UTHPC - Kubernetes network connections – Incident details

Kubernetes network connections

Resolved
Degraded performance
Started 6 days agoLasted about 2 hours

Affected

kubernetes.hpc.ut.ee

Degraded performance from 2:15 PM to 3:21 PM, Operational from 3:21 PM to 3:46 PM

minu.etais.ee

Degraded performance from 2:15 PM to 3:21 PM, Operational from 3:21 PM to 3:46 PM

UT HPC webservices

Degraded performance from 2:15 PM to 3:21 PM, Operational from 3:21 PM to 3:46 PM

hpc.ut.ee

Degraded performance from 2:15 PM to 3:21 PM, Operational from 3:21 PM to 3:46 PM

docs.hpc.ut.ee

Degraded performance from 2:15 PM to 3:21 PM, Operational from 3:21 PM to 3:46 PM

registry.hpc.ut.ee

Degraded performance from 2:15 PM to 3:21 PM, Operational from 3:21 PM to 3:46 PM

Updates
  • Resolved
    Resolved

    The issue was related to the amount of connections to/from Kubernetes, our firewalls were configured to not allow that high connection rate, but as we are adding new nodes to the cluster, the base rate is exceeding the limits.

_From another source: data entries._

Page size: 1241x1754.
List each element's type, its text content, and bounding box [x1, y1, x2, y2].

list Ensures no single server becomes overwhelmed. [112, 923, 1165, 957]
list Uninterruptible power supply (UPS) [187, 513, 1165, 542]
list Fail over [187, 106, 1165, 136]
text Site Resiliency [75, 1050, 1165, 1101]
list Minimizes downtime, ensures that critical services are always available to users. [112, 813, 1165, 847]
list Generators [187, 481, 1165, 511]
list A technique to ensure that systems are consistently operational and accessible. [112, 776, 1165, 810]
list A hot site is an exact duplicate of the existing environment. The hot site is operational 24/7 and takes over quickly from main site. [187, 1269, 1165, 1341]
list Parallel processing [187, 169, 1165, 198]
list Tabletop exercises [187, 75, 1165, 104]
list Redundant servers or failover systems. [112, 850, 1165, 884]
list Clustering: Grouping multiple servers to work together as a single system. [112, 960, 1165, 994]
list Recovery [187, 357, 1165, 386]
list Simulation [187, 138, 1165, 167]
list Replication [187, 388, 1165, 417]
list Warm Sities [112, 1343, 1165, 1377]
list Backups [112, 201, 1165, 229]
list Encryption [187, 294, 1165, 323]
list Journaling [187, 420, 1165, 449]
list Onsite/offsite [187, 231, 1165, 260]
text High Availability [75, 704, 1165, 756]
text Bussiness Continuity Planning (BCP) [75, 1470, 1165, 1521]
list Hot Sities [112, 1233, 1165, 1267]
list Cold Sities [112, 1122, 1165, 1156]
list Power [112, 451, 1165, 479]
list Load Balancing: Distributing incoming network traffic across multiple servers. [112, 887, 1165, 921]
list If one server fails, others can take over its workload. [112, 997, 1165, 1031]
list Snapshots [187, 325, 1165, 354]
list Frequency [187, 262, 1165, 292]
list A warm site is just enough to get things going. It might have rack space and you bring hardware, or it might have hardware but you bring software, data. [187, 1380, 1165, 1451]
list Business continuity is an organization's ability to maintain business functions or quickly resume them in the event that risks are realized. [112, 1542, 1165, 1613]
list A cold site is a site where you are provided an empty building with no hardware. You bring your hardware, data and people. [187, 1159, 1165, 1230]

The limits have been revisited, and new monitoring is being added to not have the same issue in the future.

  • Monitoring
    Monitoring
    We implemented a fix and are currently monitoring the result.
  • Investigating
    Investigating

    We're currently seeing higher request error and request latency rates to applications in Kubernetes. Working on trying to find a cause.